Difficile donc d’estimer la trajectoire adoptée par les 13,1 millions d’électeurs de Pérez au second tour bien que le pourcentage de bulletins blancs ait atteint les 16 %, un score sans précédent dans ce pays où le vote est obligatoire. Critiqué par les électeurs de Pérez pour ses positions en faveur de l’extractivisme et son conservatisme sur les questions de genre et d’égalité, Lasso semble plutôt devoir sa remontée fulgurante à un brusque changement de stratégie de communication, plus tourné vers la jeunesse, et au soutien des électeurs de Xavier Hervas, arrivé quatrième au premier tour avec 15 % des voix.
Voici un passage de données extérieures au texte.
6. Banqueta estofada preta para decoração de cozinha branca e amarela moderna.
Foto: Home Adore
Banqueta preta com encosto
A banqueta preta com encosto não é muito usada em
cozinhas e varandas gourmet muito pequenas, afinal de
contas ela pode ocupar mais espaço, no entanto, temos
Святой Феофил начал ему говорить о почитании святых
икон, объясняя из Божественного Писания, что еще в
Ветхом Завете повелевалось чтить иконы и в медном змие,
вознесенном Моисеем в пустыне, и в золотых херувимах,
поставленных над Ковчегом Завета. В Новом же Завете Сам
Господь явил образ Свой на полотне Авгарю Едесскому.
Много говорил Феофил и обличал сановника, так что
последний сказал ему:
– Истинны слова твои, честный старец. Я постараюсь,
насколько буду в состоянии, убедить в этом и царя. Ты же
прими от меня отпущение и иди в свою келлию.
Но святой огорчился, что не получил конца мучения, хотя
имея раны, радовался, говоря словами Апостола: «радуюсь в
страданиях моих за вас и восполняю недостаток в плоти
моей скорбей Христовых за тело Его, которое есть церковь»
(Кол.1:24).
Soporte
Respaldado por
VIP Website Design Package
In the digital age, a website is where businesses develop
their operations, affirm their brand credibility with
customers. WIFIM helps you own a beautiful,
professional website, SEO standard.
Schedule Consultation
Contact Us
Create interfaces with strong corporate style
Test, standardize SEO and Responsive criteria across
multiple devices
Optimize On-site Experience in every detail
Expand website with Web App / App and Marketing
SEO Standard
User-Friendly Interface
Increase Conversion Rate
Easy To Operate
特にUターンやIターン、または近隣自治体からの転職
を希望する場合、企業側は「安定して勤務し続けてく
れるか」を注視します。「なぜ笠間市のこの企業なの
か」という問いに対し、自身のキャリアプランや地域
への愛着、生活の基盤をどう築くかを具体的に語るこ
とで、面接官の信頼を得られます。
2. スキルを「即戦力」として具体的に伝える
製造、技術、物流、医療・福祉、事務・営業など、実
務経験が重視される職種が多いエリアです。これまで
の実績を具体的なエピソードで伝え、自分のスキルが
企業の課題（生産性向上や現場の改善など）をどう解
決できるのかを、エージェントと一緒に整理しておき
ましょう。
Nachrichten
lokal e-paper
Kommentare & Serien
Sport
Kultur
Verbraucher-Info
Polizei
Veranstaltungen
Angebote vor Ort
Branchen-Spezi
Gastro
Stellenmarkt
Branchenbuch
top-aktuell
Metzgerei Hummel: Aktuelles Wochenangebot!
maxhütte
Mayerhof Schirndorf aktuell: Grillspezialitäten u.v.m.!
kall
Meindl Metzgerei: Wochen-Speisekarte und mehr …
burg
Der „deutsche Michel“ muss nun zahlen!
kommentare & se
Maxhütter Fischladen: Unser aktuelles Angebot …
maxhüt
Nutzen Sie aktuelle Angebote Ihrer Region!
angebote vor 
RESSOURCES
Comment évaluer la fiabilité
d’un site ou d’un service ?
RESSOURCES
Celui qui s’est déclaré « prêt à faire de l’Équateur une terre d’opportunités » prendra donc la suite de Lenín Moreno le 24 mai prochain et devra notamment composer avec les conséquences sociales et économiques de la pandémie de Covid-19 qui a très durement touché le pays. Avec près de 12 000 décès depuis début 2020 et l’arrivée des variants, notamment brésilien, qui pourrait aboutir à une situation aussi critique que lors de la première vague, l’obtention de vaccins restait l’une des principales préoccupations des électeurs. Lasso a d’ailleurs promis une campagne massive pour les 100 premiers jours de son mandat avec pour objectif la vaccination d’au moins 9 millions de personnes.
Côté économie, le pays a également enregistré des résultats catastrophiques en 2020 où le PIB a chuté à – 7,5 % et le taux de chômage est passé de 5,3 à 3,8 %, tandis que le pourcentage de personnes vivant sous le seuil de pauvreté continue d’augmenter. Pour améliorer la situation, Lasso avait présenté pendant la campagne un programme ambitieux, promettant de créer 2 millions d’emplois dans le pays, principalement en doublant la production de pétrole, la première source de revenus du pays, au détriment des revendications écologiques poussées par une partie de la population. Décidé à maintenir le très controversé prêt de 6,5 milliards de dollars accordé par le FMI en 2019, Lasso a également pour objectif d’éliminer le déficit budgétaire du pays et de signer de nouveaux accords commerciaux avec les États-Unis et la Chine.
Mais ces mesures risquent d’être difficiles à mettre en place pour le futur président qui n’a pu obtenir que 12 sièges à l’Assemblée nationale (31 en cas d’alliance avec le Parti social-chrétien) et se trouvera donc en minorité face aux 48 élus de l’UNES d’Andrés Arauz et aux 26 représentants du Parti Pachakutik mené par Yaku Pérez. S’il veut réellement tourner la page du gouvernement Moreno et de sa gestion catastrophique de la pandémie, Lasso devra donc trouver le moyen d’arriver rapidement à un consensus national dans un paysage politique divisé.
Elise PIA
1 Leurs déclarations de soutien ont d’ailleurs provoqué l’exclusion de Cedeño et Vargas du Parti Pachakutik qui avait proclamé le vote blanc comme ligne de conduite en soutien à Pérez et la fraude dont il s’estime victime.